A northern white rhino is fed by its keeper at a wildlife sanctuary in Kenya

The world’s last male northern white Rhino is one of only five of his species left on Earth.Credit: Nichole Sobecki/The Washington Post/Getty

Next year, all eyes will be on Kunming, China, as talks resume on a new set of global goals to protect biodiversity. These are much needed, because most of the existing 20 targets, which were set in 2010 in Aichi, Japan, have failed to make an impact on the rate of biodiversity loss.

Last month, a team of researchers proposed creating one headline number, suggesting that countries should aim to keep extinctions to “well below” 20 known species every year worldwide1. This would be the biodiversity equivalent of the 2 °C climate target: a simple, measurable goal that can be understood by the public and politicians alike.

The proposal, by Mark Rounsevell at the Karlsruhe Institute of Technology in Germany and his colleagues, is intended to break nearly two decades of failure in global biodiversity policy and target setting — the 2010 Aichitargets replaced a previous unsuccessful target to slow the rate of biodiversity loss that countries set themselves in 2002. And the idea is gaining traction.

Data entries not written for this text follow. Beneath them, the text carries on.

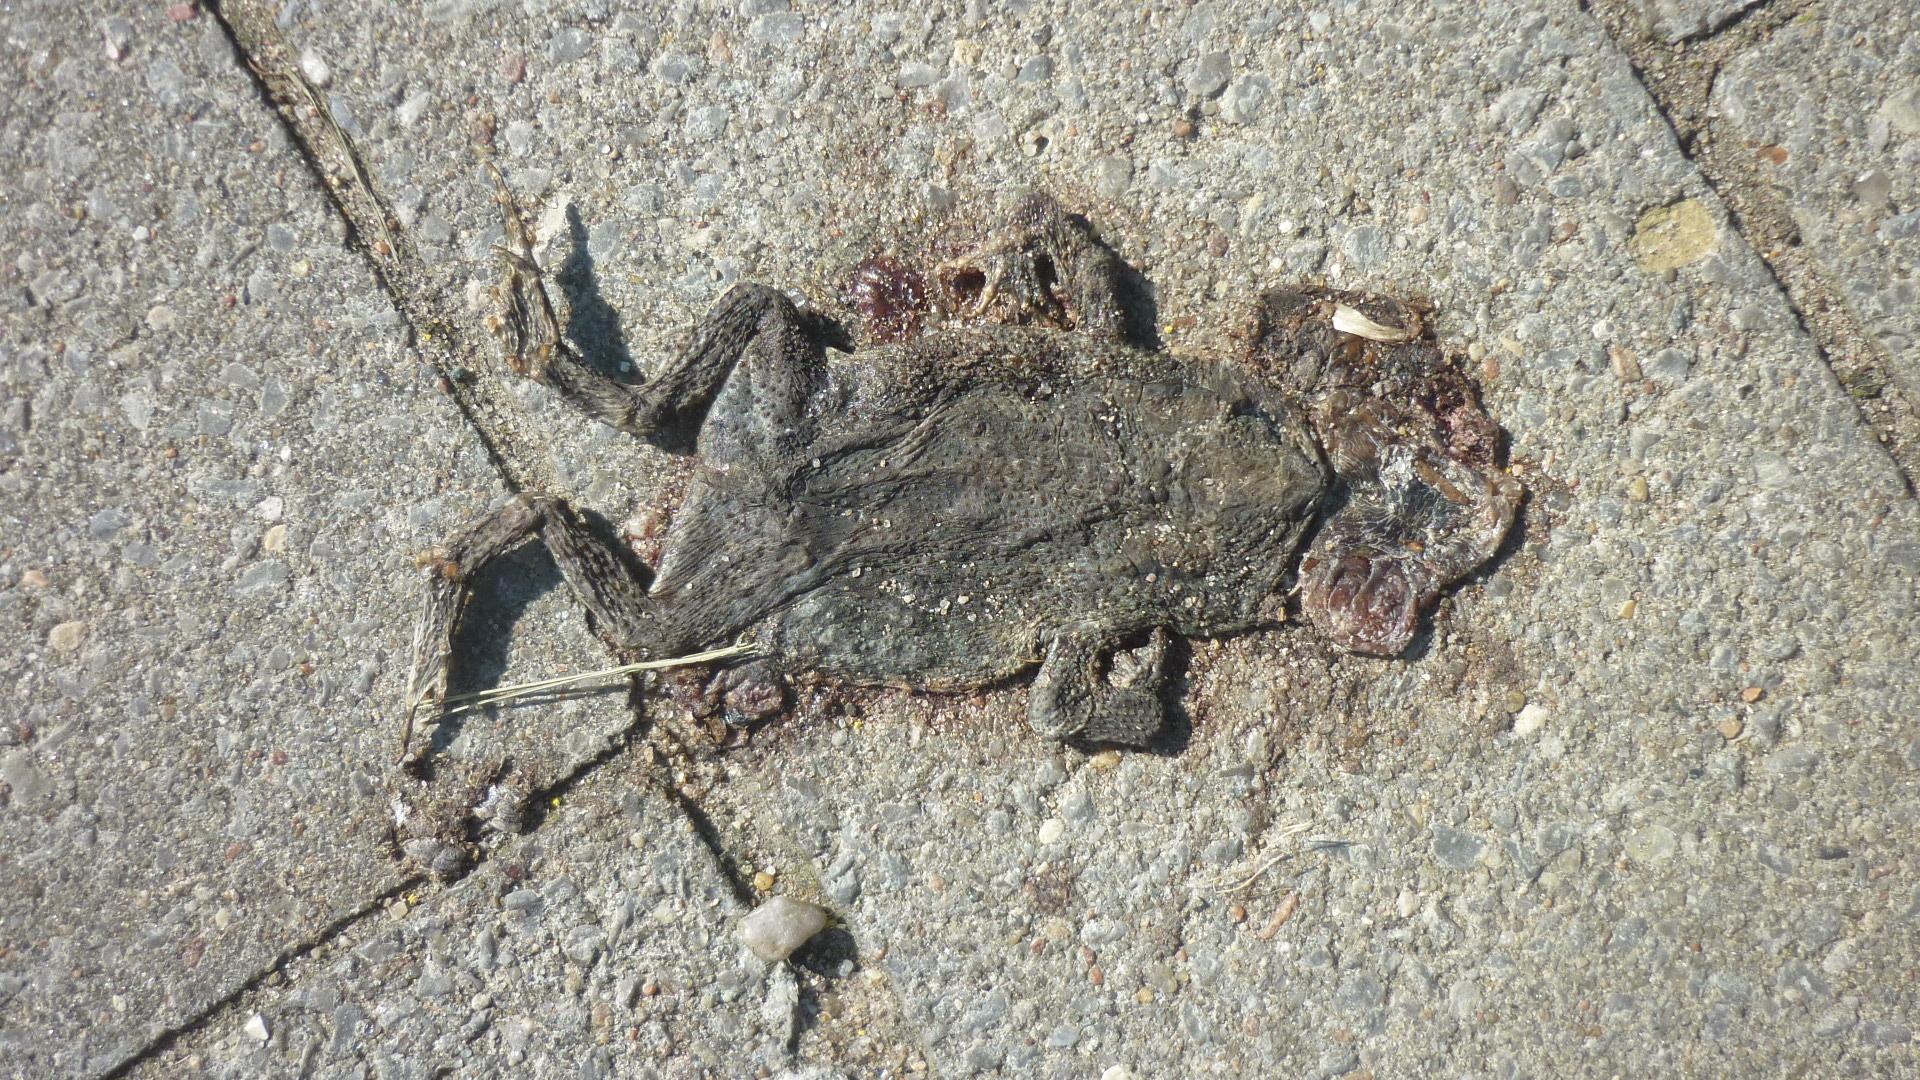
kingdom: Animalia
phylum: Chordata
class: Amphibia
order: Anura
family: Bufonidae
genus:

In an interview with Nature, Elizabeth Maruma Mrema, the new head of the United Nations Convention on Biodiversity, acknowledged that it would be difficult to set a single target because biodiversity is multifaceted. But, if the community succeeds in making it work, she adds: “that will be the best result possible because then it becomes a song everyone will sing, and that everybody can align with to deliver that one key message.”

A target for limiting extinctions is not a new idea, and deserves serious consideration. Its feasibility and consequences should be rigorously assessed by the convention’s own scientific advisory body, and by the Intergovernmental Science-Policy Platform on Biodiversity and Ecosystem Services (IPBES), in the same way that climate metrics are assessed by the UN’s climate-science advisers, including the Intergovernmental Panel on Climate Change (IPCC).

There are many questions for researchers working in biodiversity to explore. For example, how does a target of 20 extinctions per year — across all plants, animals and fungi — fit with IPBES’s own assessment of biodiversity, which says that some one million species are at risk of extinction? Twenty extinctions per year — out of almost two million known species — is ten times higher than the background extinction rate of two per year that existed before humans made a notable contribution to extinctions. But it is considerably lower than today’s estimates ofspecies extinctions, which are in excess of 1,000 times the background rate.

Other questions include how to choose which species to conserve, and who should make such choices. Would a single number give equal weight to all threatenedspecies, or should those species that are more important to livelihoods and to ecosystem function be given priority for protection? As the authors point out, it is possible for biodiversity loss to result in large and damaging changes to life on Earth without any species going extinct. And at what point would an extinction be declared, given that there is often a time lag between a species going extinct and its being recorded as extinct in the Red List maintained by the International Union for Conservation of Nature?

Given that IPBES’s lower estimate for as-yet unidentified plant and animal species is 8.1 million, what are the implications for species that have not yet been described? Ifpolicymakers focus resources on conserving known species, what risks might there be to species in parts of the world — such as the marine environment — where knowledge of biodiversity is weak, and which face continued unsustainable development?

And what would the implications of a single target be for the convention’s other objectives? Conserving species is one of three aims, alongside ensuring that biodiversity is used sustainably and ensuring that benefits (such as commercial products) are shared fairly, so that no one — for example, Indigenous communities — is left out.

Biodiversity is essential to economic prosperity, food and human health, and the researchers are keen to stress that the creation of one extinction target should not detract from the need for governments to create nationally relevant targets and policies. They also advocate the provision of funding to help countries that are financially poor but biodiversity-rich to meet their goals.

Certainly, a single target, such as that for climate change, would be simpler to communicate than the Aichi targets. And the authors are right to acknowledge that, ultimately, biodiversity loss continues because public-policy decisions — for example, decisions that lead to industrial economic growth — have not accounted for the costs of replacing the services that species and ecosystems provide to humans.

But they will also know that, although the target to keep global temperatures to within 2 °C of pre-industrial levels was agreed by members of the UN climate convention, that number was subjected to a thorough process of research evaluation by a wide group of researchers in the IPCC before it was adopted.

Any proposal to consider a single numerical target for biodiversity needs to be similarly assessed. IPBES — working with the UN biodiversity convention’s own scientific advisers — should be called on to advise. For this to happen, a small group of governments need to make a formal request for scientific advice to the UN convention, and they should do so without delay.